**PROBLEM STATEMENT**.
All of the data that follows should be written out exactly.

/---

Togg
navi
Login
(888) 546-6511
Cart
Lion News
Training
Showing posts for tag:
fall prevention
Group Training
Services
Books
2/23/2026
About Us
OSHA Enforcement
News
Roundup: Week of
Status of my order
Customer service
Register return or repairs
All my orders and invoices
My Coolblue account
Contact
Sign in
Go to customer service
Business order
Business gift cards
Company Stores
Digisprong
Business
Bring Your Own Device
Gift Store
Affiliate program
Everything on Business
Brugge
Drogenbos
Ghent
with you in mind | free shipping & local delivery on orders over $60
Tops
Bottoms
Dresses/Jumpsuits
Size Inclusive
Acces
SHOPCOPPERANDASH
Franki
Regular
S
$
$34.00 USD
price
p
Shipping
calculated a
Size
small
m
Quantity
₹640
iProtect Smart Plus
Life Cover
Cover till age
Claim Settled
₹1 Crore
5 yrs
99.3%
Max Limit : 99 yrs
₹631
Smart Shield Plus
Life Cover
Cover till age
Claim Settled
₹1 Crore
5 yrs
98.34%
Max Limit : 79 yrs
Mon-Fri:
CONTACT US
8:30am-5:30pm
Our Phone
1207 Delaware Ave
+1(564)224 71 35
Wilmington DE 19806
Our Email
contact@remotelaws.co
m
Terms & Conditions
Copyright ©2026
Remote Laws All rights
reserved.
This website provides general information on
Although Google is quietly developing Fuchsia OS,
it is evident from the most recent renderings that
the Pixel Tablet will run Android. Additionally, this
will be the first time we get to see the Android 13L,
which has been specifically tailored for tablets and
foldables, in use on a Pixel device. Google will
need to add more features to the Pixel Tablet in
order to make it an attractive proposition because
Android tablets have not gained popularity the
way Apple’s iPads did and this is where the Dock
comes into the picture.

\---

**YOUR RESPONSE**.
Togg
navi
Login
(888) 546-6511
Cart
Lion News
Training
Showing posts for tag:
fall prevention
Group Training
Services
Books
2/23/2026
About Us
OSHA Enforcement
News
Roundup: Week of
Status of my order
Customer service
Register return or repairs
All my orders and invoices
My Coolblue account
Contact
Sign in
Go to customer service
Business order
Business gift cards
Company Stores
Digisprong
Business
Bring Your Own Device
Gift Store
Affiliate program
Everything on Business
Brugge
Drogenbos
Ghent
with you in mind | free shipping & local delivery on orders over $60
Tops
Bottoms
Dresses/Jumpsuits
Size Inclusive
Acces
SHOPCOPPERANDASH
Franki
Regular
S
$
$34.00 USD
price
p
Shipping
calculated a
Size
small
m
Quantity
₹640
iProtect Smart Plus
Life Cover
Cover till age
Claim Settled
₹1 Crore
5 yrs
99.3%
Max Limit : 99 yrs
₹631
Smart Shield Plus
Life Cover
Cover till age
Claim Settled
₹1 Crore
5 yrs
98.34%
Max Limit : 79 yrs
Mon-Fri:
CONTACT US
8:30am-5:30pm
Our Phone
1207 Delaware Ave
+1(564)224 71 35
Wilmington DE 19806
Our Email
contact@remotelaws.co
m
Terms & Conditions
Copyright ©2026
Remote Laws All rights
reserved.
This website provides general information on
Although Google is quietly developing Fuchsia OS,
it is evident from the most recent renderings that
the Pixel Tablet will run Android. Additionally, this
will be the first time we get to see the Android 13L,
which has been specifically tailored for tablets and
foldables, in use on a Pixel device. Google will
need to add more features to the Pixel Tablet in
order to make it an attractive proposition because
Android tablets have not gained popularity the
way Apple’s iPads did and this is where the Dock
comes into the picture.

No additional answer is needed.